Distributed Disk-Based Vector Search

Updated 11 December 2025

Distributed Disk-Based Vector Search is a technique that leverages SSD-resident, graph-based indices and distributed query execution for high-dimensional similarity search.
It combines in-memory caching with SSD and distributed storage to achieve low latency and cost-effective scalability through smart partitioning and beam search.
Empirical results show sub-20ms latency and high recall, demonstrating the practical viability of hybrid architectures for trillion-scale vector datasets.

Distributed disk-based vector search encompasses algorithmic and systems methodologies for performing approximate nearest neighbor search (ANNS) over large collections of high-dimensional vectors, where the index and dataset reside predominantly on SSDs or distributed storage, and queries are executed in a parallel or distributed compute environment.
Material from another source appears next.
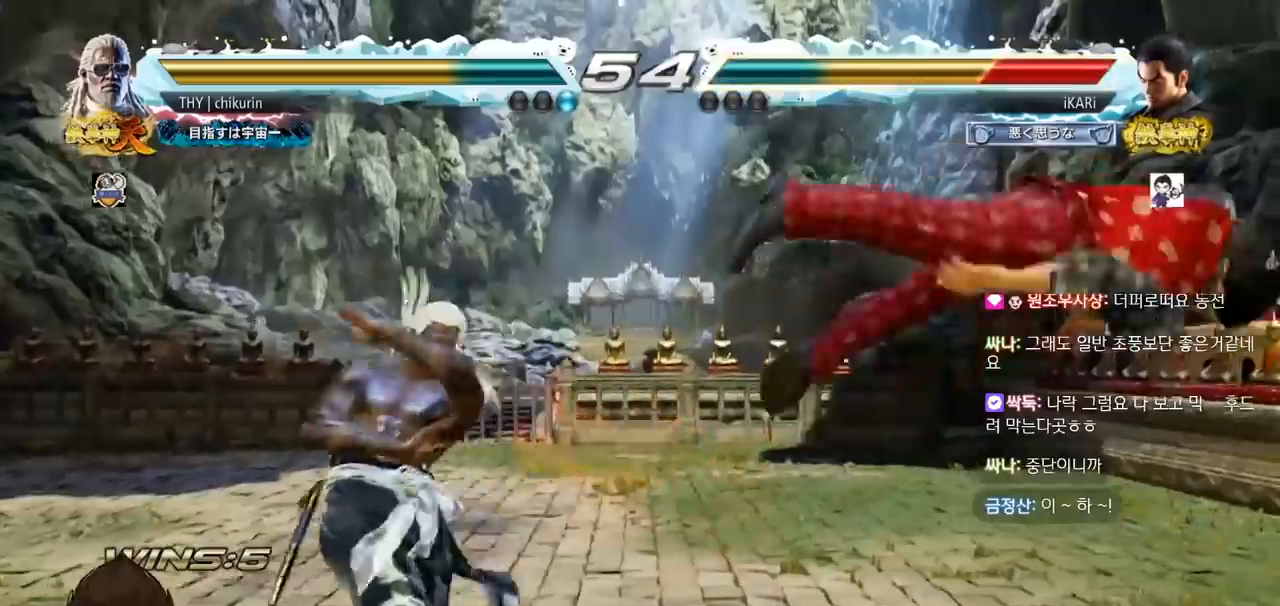
{"buttons": [], "left_stick": "center", "events": [[17, "SQUARE", "down"], [84, "SQUARE", "up"], [84, "TRIANGLE", "up"]]}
Recent research demonstrates that serving semantic search and retrieval-augmented generation (RAG) workloads at billion-scale vector corpora is feasible with cost-efficient infrastructure, preserving low latency, high recall, and operational scalability by means of hybrid in-memory and disk-resident graph indices, smart partitioning, and coupled distributed query execution protocols (Upreti et al., 9 May 2025, Adams et al., 7 Sep 2025, Dang et al., 10 Dec 2025, Yu et al., 20 Oct 2025).

1. System Architectures for Distributed Disk-Based Vector Search

Distributed disk-based vector search architectures are characterized by the following dimensions:

Index organization: Modern systems employ graph-based ANNS indices (e.g., DiskANN, Vamana, HNSW derivatives) in which both vectors and neighborhood connectivity data are stored on persistent, high-throughput media (SSD, DFS, object stores), and portions of the index (e.g., quantized codes, head-indices) reside in memory for fast access and search initialization (Dang et al., 10 Dec 2025).
Partitioning strategies: Approaches vary from per-partition (“sharded”) independent ANN graphs (Upreti et al., 9 May 2025) to single global graphs partitioned by key-value (random, hash) or balanced graph partitioning that minimizes neighborhood cut edges (Adams et al., 7 Sep 2025, Dang et al., 10 Dec 2025).
Distributed storage backends: Storage is provided by scalable backends, including cloud DRAM+SSD (Azure Cosmos DB (Upreti et al., 9 May 2025)), distributed key-value stores (Dynamo-style (Adams et al., 7 Sep 2025)), or object/DFS systems (S3, Pangu, HDFS (Yu et al., 20 Oct 2025)).
Query execution: Distributed query execution coordinates search across multiple partitions or servers, typically via orchestrated beam or greedy search traversals that overlap network, computation, and disk I/O (Adams et al., 7 Sep 2025, Dang et al., 10 Dec 2025).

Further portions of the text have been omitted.